A recently discovered cell surface antigen, CD59, has been found to be an inhibitor of complement-mediated lysis. The function of CD59 was first suggested by the finding that the purified antigen inhibits complement-mediated lysis by binding in a glycosylation-dependent manner to C5b-8 and/or C5b-9 preventing the formation of the MAC. Comparisons of CD59 with other complement inhibitors, decay accelerating factor, and membrane cofactor protein, indicate that CD59 is the most potent inhibitor of complement-mediated lysis of human endothelial cells. In addition to inhibiting complement, CD59 can transmit activating signals to T cells and form a part of a signal-transducing complex on the surface of these cells. It has been proposed that CD59 is also a second ligand for the human T lymphocyte adhesion molecule, CD2, but this is controversial.
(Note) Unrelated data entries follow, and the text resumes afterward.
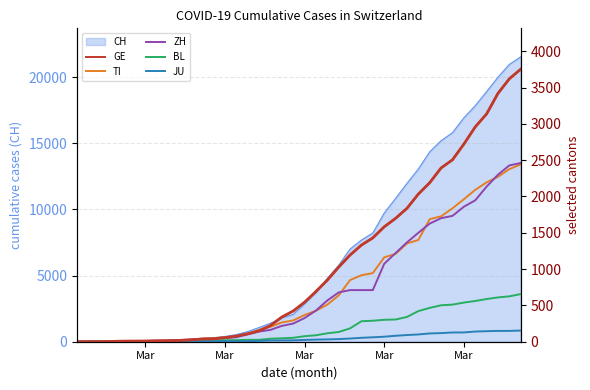

List the series in order of their peak value, lowest first.

JU, BL, TI, ZH, GE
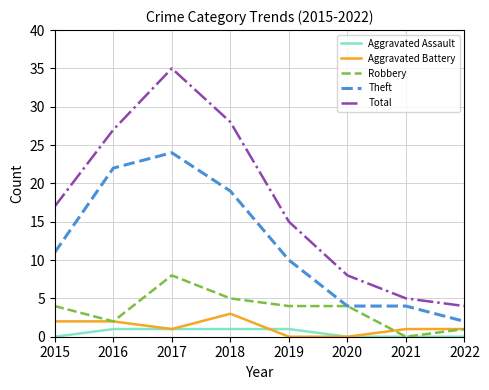

True or false: Robbery has a value of 8 at 2018.

False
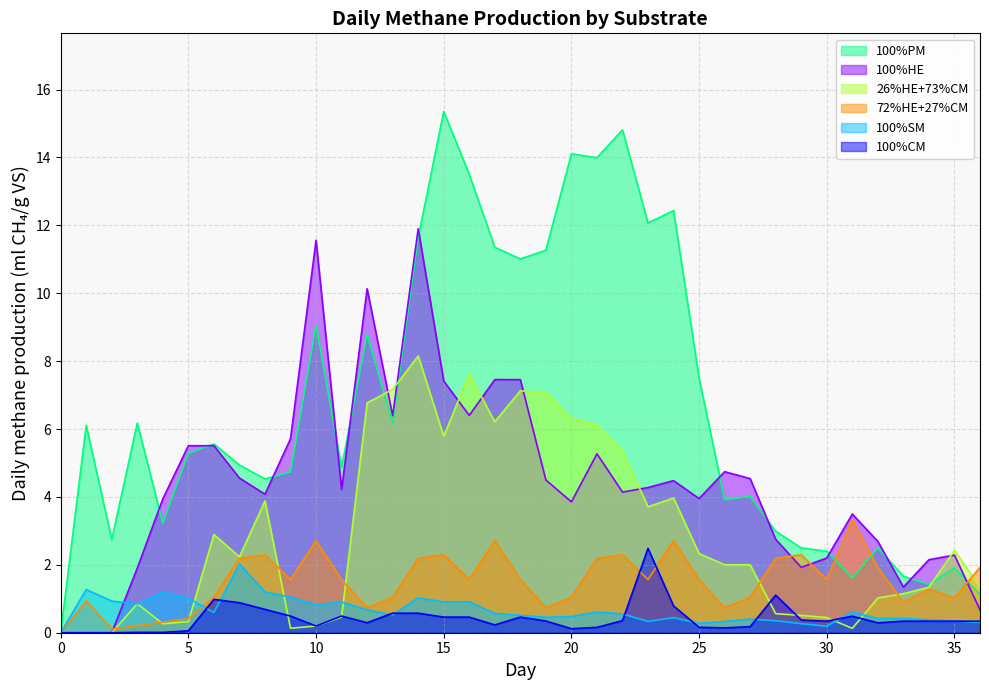

Where is 100%SM nearest to the value 1?

5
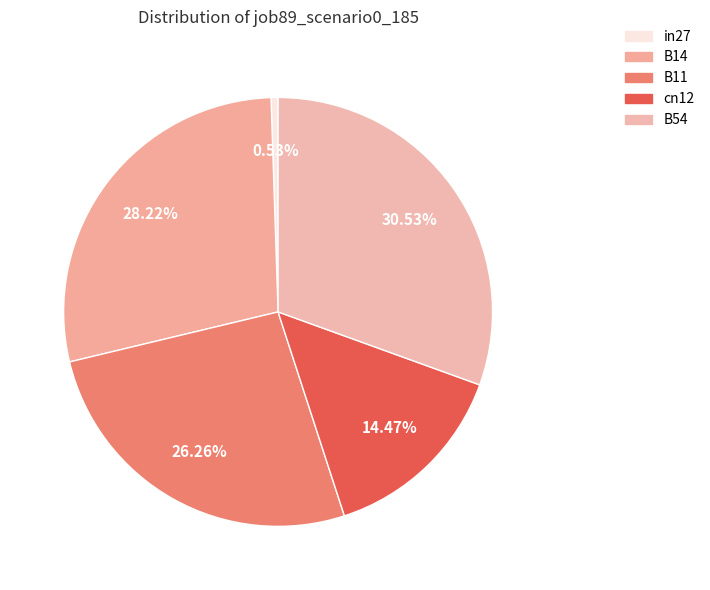

Is there a majority slice in this chart?

No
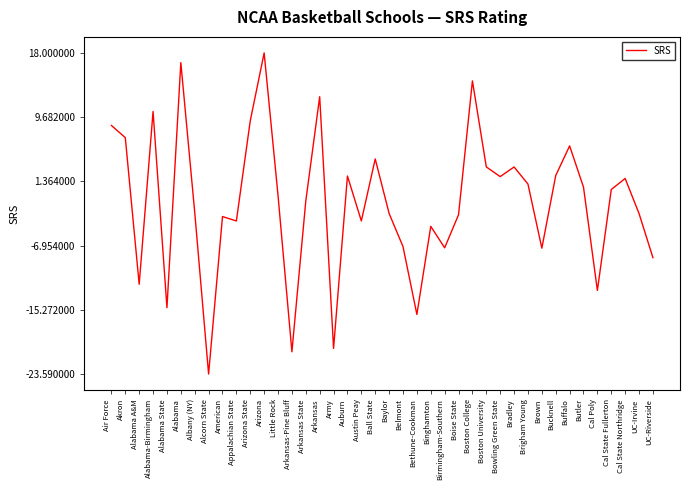

How many values are below 0?

21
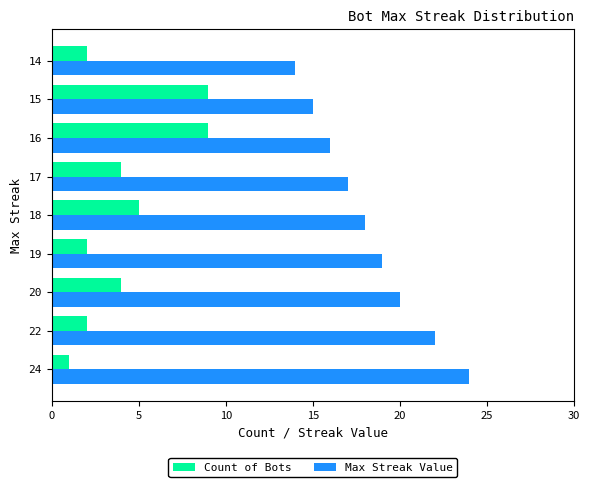

Rank the series by their average value, from highest to lowest.

Max Streak Value, Count of Bots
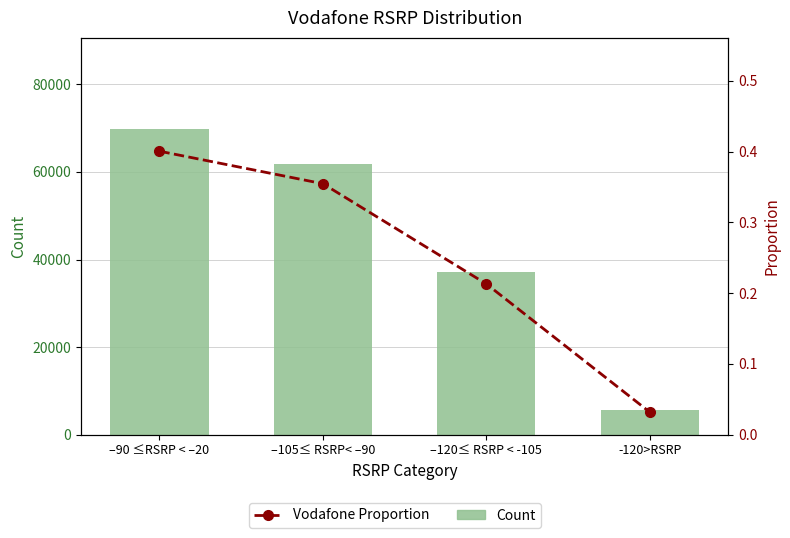

Which series has the largest total across all categories?

Count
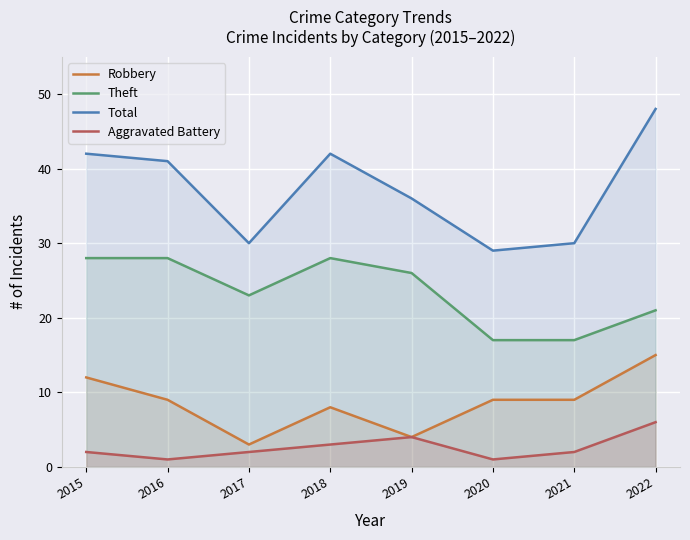

Where is Aggravated Battery nearest to the value 3?

2018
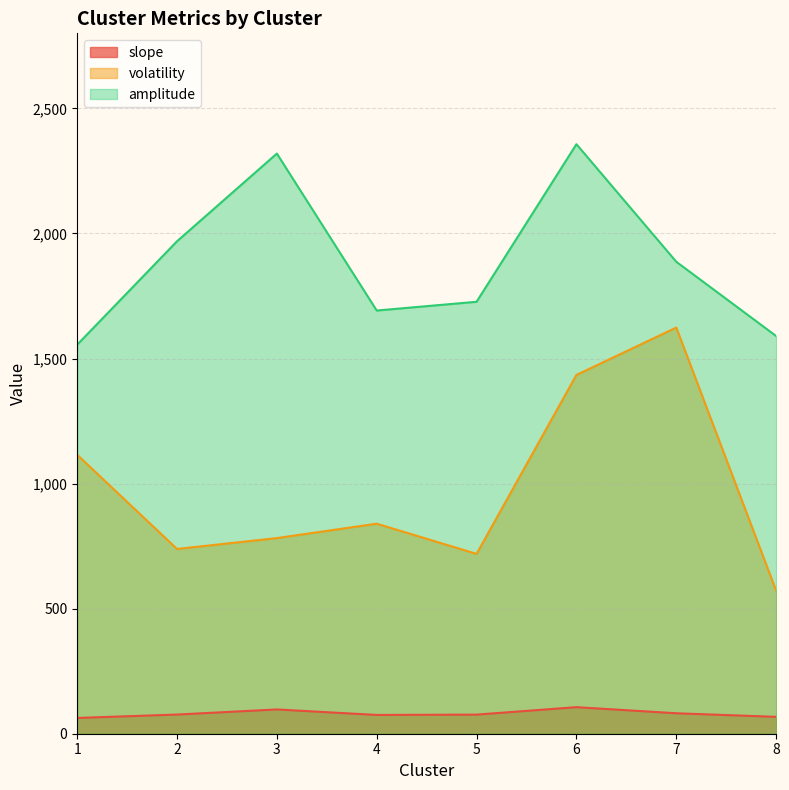

How many distinct data groups are displayed?

3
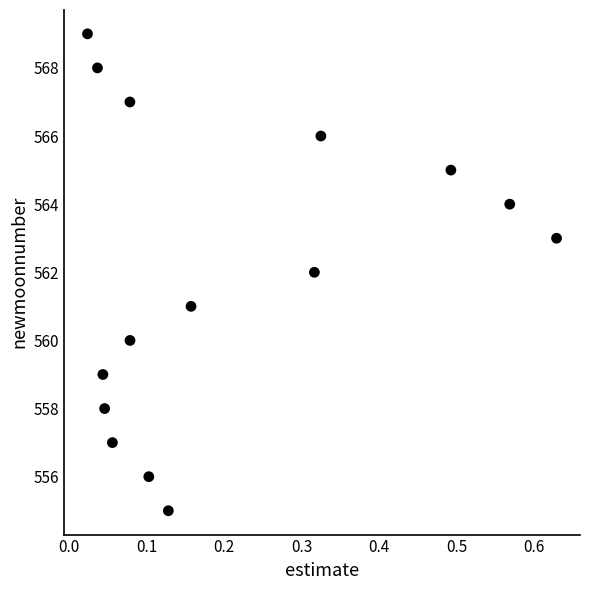

What is the range of Y values (max minus min)?

14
In the short period since its discovery, considerable progress has been made in understanding the function of CD59. While it is clear that CD59 protects tissues from attack by the complement system, the molecular basis of this process remains to be elucidated (103).

CONTROL OF MAC CHANNEL FORMATION BY MEMBRANE-BOUND PROTEINS

One protein that exhibits a marked affinity for C9 has been isolated from the membranes of human red blood cells (RBCs) (104). It was capable of incorporating into the lipid bilayer of liposomes, and in this form was active in inhibiting channel formation by C5b-8, C5b-9, and polymerising C9. Antibody produced to this membrane protein caused a 20-fold increase in reactive lysis of human RBCs by isolated C5b-6, C7, C8, and C9. The antibody did not affect C5b-7 uptake, but enhanced C9 binding to the target cell membrane. The antibody effect was not seen when C8 and C9 of other species were tested. The protein was, therefore, termed "homologous restriction factor" (HRF) (104). HRF is a 65kD protein which, like DAF, is anchored to cell membranes via a glycan linkage to phosphatidylinositol (105) . Being a membrane protein, HRF is not soluble in aqueous solvents. HRF is detectable on human RBCs, platelets, neutrophils, monocytes, and lymphocytes (106).

Yet another protein that controls MAC channel formation has been isolated from human RBC membranes (107). Termed the "membrane inhibitor of reactive lysis" (MIRL), this 18- to 20kD protein was found capable of restricting the assembly of C5b-9 on target cell membranes (107,108). MIRL is identical with the leukocyte antigen CD59 (108), is expressed on endothelial cells (109), and is released, in part, from cells after treatment with phosphatidylinositol-specific phospholipase C (108,110). Antibodies to MIRL render normal cells susceptible to reactive lysis (107-109).